LAURIE CHEN reviews ‘Four Minutes Twelve Seconds’ at Trafalgar Studios.

British playwright James Fritz’s Olivier-nominated debut brilliantly navigates the murky moral maze of teenage sexuality and consent in the age of sexting. Following last year’s sold-out run at Hampstead Theatre, Four Minutes Twelve Seconds has returned to the West End for a second time.

The play follows two parents, Di (Kate Maravan) and David (Jonathan McGuinnes), who deal with the devastating fallout from what initially seems like a simple teenage fight involving their son Jack. When an illicit video emerges online of Jack and his ex-girlfriend Cara, the parents’ relationship – as well as their beloved son’s reputation – is slowly torn apart by a web of secrets and lies which is gradually unravelled in the course of the play.

Anna Ledwich’s taut production and minimalistic staging ensures that the play’s tension keeps mounting with each fresh revelation. The screw doesn’t stop turning. The frantic pace of the snapshot-like scenes hurtle almost uncontrollably towards the play’s devastating, if slightly surreal, climax.

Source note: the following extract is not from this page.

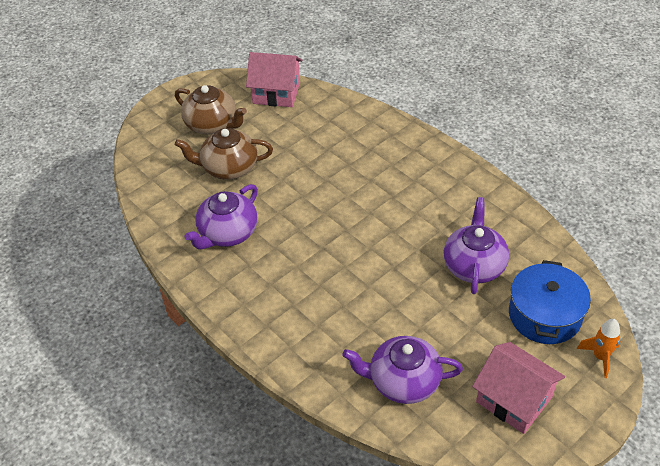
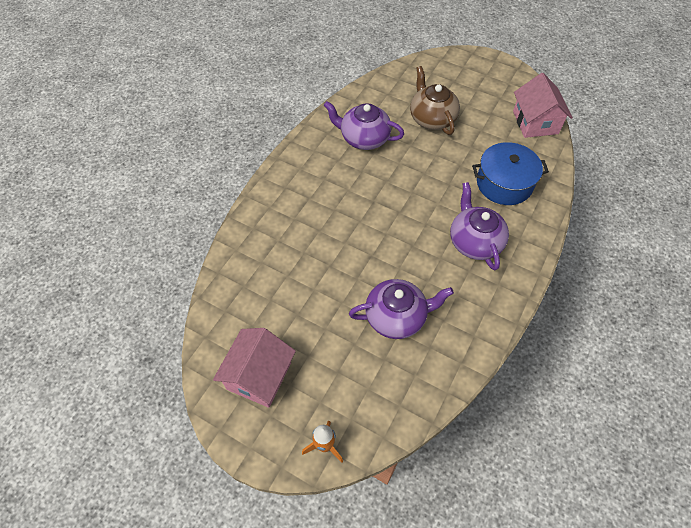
camera: 70 degrees right, 10 degrees up
(212, 124) = (474, 94): brown teapot -> none
(403, 381) = (257, 288): purple teapot -> purple teapot (474, 242)
(544, 315) = (359, 387): blue pot -> blue pot (504, 183)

Photo credit: Tristram Kenton via The Guardian

A claustrophobic suburban setting is evoked with an uncanny familiarity in the fiery exchanges between Di (Kate Maravan), who is helplessly consumed by paranoia, and David (Jonathan McGuinness), who will go to any lengths to protect his son – including blind denial. We can feel the electric tension between them. It constantly threatens to overspill, irrevocably poisoning their previous domestic intimacy.

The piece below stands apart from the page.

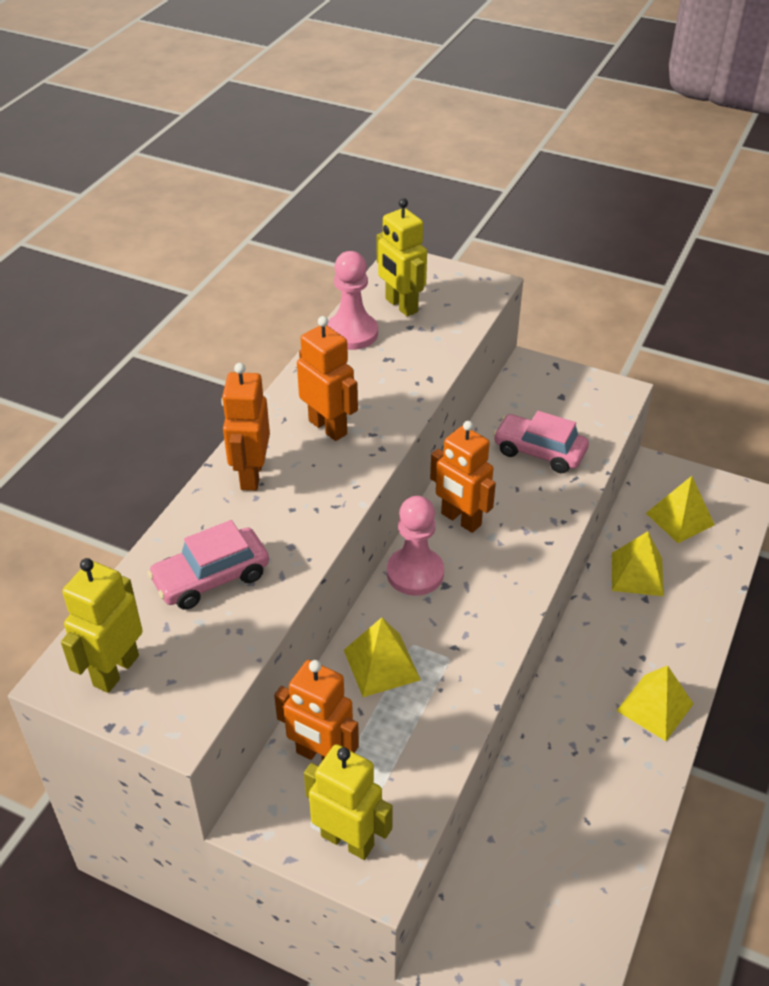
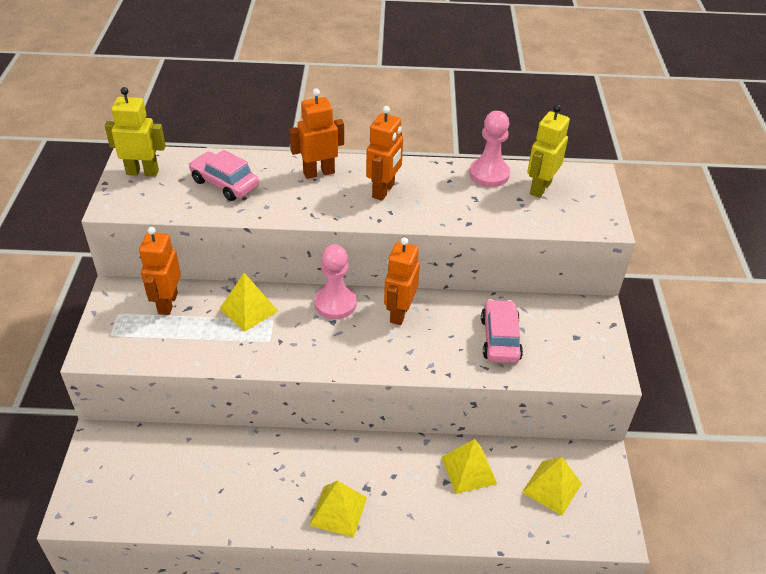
camera: 65 degrees right, 0 degrees up
(348, 840) = (112, 332): yellow robot -> none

Though their son Jack is the invisible centre of gravity around which the play revolves, he does not appear once on stage. Meanwhile, the rest of the cast desperately grasp at some kind of terrible meaning behind his actions, a meaning which ultimately never emerges. Distraught and in search of the morally right thing to do, Di confronts both Jack’s best friend Nick (Anyebe Godwin) and Cara (Ria Zmitrowicz), leading her to propose a shocking Faustian bargain which fundamentally calls into question her parental duty of protecting her son.

All this might make watching the play a rather stifling experience were it not for the deft touches of sardonic wit which Fritz peppers the parents’ dialogue, casting occasional shafts of light on the play’s dark subject matter. Kate Maravan is absolutely compelling to watch as the emotionally tempestuous Di, while fresh face Ria Zmitrowicz shines as a defiant, but ultimately vulnerable, Cara. Be sure not to miss this triumph of new British writing.